她皱了眉,没有抬头,却见他将一件豆青色梅花纹锦夹衣并一条松花色百褶裙呈至面前:“快把这个换上!”
她已经不耐烦了,然而他的声音极动听的在耳边响起:“把这个换上,然后我们出宫……”
出宫?
她猛的回了头。
走在阔别了四载的街道,洛雯儿恍如做梦。
两旁的房屋、店铺、树木、亭台……仿佛还是当初模样,只不过新鲜了不少,昌盛了不少,还有往来的行人、车马,好像亮丽了不少,快乐了不少,空气清新了不少,街面干净了不少……是因为她久囿于宫中一朝得以解脱所以看什么都新鲜吗?
千羽墨的声音悠悠的落在耳畔:“云彩,如今看看你我治下的这片土地,可还开心?”
你我治下?
面纱下的长睫微微抖动。
是了,他们一起出谋划策,一起努力革新,一起期待繁荣,于是有了这一片生机勃勃的土地。

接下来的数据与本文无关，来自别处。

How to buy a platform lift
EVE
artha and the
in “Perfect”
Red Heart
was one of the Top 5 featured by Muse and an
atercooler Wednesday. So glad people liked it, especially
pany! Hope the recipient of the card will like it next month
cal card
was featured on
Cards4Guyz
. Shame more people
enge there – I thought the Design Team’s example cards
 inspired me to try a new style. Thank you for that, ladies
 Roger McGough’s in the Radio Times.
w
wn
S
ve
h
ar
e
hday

一时间,四年的朝夕相伴,四年的共同拼搏,相互鼓励,四年的相依相偎,齐齐涌上心头。
再一看,这条街似是有些眼熟……
这不是初见他之际他“救”她出狱暂时落脚的那条街道吗?
喉间忽然有些发梗,不觉停住脚步。
“怎么了?”
他的声音关切响起,而后,握住她的手。
她微有挣扎,然而很快,他的指与她十指交缠,又用力的攥了下,于是那掌心的热度便透过她的手心,直传心底。
是要与她重新开始吗?
可是,要如何重新开始?
他们已经经历了那么多,没有什么可以被忘记,没有什么可以被抹杀,所以,一道鸿沟亦赫然在前。
她能跨越过去吗?
然而他握着她的手,坚定的向前迈出一步。
她不由自主的跟上,继续打量四周熟悉的陌生,心中蓦地涌起一句……人生若只如初见……
胡纶跟在后面,怏怏不乐。
是啊,若一切还是刚刚开始的样子……
他不由自主的回头……
然而他知道,如今就自己老哥一个,看着前面那俩人缠绵,他又成了一只被遗弃的小狗。
唉,以前多好啊,好歹还有个郎灏跟自己一起被无视着。
唉,那小子虽说讨厌,可是这么久不见了,还真有点想得慌。
唉,想他做什么?人家正和长公主甜甜美美,哪个有时间想你小胡纶?
叹气,摇头。
可就是在这转头的瞬间,就在感慨丛生的瞬间,他发现路边的那颗槐树诡异的动了动。
眨眨眼。
槐树正往下掉叶子。
难道刚刚是自己看错了?
是风刮的?
嗯,有可能。
胡纶再回头盯了一眼,方转过身,跟上前面那二人。
雅客居,芙蓉馆,落英塘……
皆是当年她在开天香楼之前,他领她去过的地方。
路过天香楼时,洛雯儿停住脚步。
楼内,人来人往,时不时传出个伙计的热情:“客官,您的‘招财’来咧……”
赵益自她进宫第二年就去林国当掌柜了,听说干得不错,已经开了家分店。与翠凤也成了亲,还生了个大胖小子,而今,翠凤又身怀六甲了。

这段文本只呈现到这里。